The first time I saw the Tiffany window was in 1965, when my parents and I visited Quincy to attend the funeral of one of my father's cousins. The complete window was in a prominent place in the sanctuary. In 1968, the Gothic Revival building "which had served for nearly a century" was razed, and the new church building opened in March 1970. "In keeping with the colonial tradition, the windows are plain glass. However, the church retained two very fine stained glass windows. A portion of one is located behind the chancel in the Moorman chapel and a portion of the other graces the South side of the Heritage room." (https://firstunionquincy.org/about/history/) When my husband and I attended the Federation of Genealogical Societies (FGS) Conference in Springfield, Illinois, in August 2016, we spent time both in Galesburg (another side of the family) and in Quincy researching my family history. I visited the First Union Congregational Church and the Moorman Chapel and was able to see the main part of the window displayed there.
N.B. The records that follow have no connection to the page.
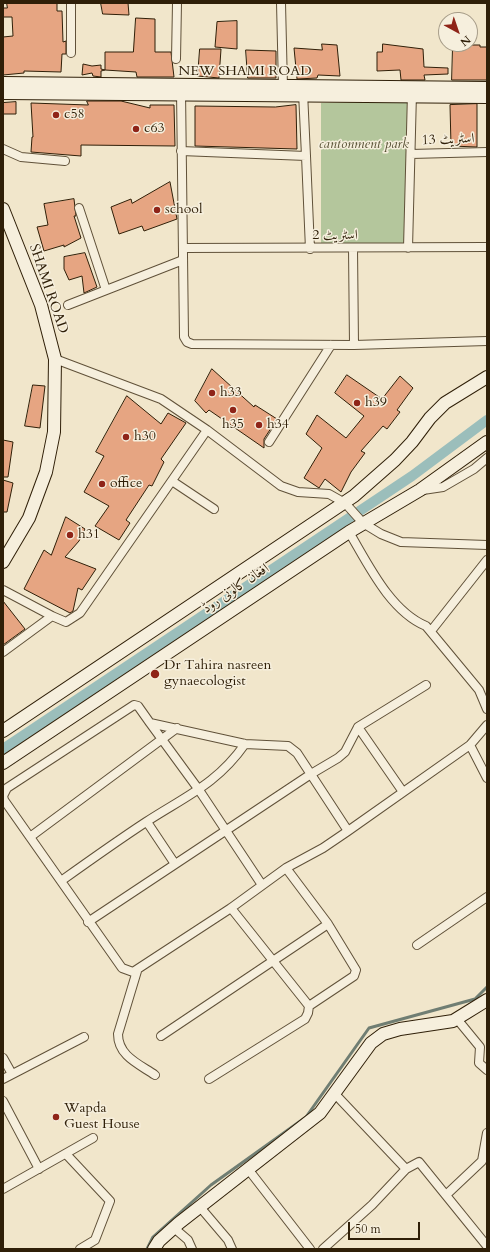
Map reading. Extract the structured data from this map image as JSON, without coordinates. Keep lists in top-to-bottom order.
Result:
{
  "streets": {
    "street": [
      "NEW SHAMI ROAD",
      "اسٹریٹ 13",
      "اسٹریٹ 2",
      "SHAMI ROAD",
      "افغان کالونی روڈ"
    ]
  },
  "parks": ["cantonment park"],
  "places": [
    "c58",
    "c63",
    "school",
    "h33",
    "h39",
    "h35",
    "h34",
    "h30",
    "office",
    "h31",
    "Dr Tahira nasreen gynaecologist",
    "Wapda Guest House"
  ],
  "scale_bar": "50 m",
  "north": "bottom right"
}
By now, I'm sure you've guessed that the virtual reunion of the title refers to the window, or specifically, two separate portions of the original window. The window as displayed in the Gothic Revival church building was separated into two pieces. The largest piece of the two is the window now in the Moorman chapel behind the chancel.
The remaining part of the window, which is the dedication, is now displayed at the History Museum on the Square at 332 Maine Street in Quincy. I don't think the pastor at the church had any idea that there was another piece until I mentioned it to him.
So, while the two pieces of the window are physically separated, I've now reunited them virtually as they should be.
Quincy, IL is a river town in Illinois that was a manufacturing hub during the 19th and early 20th centuries.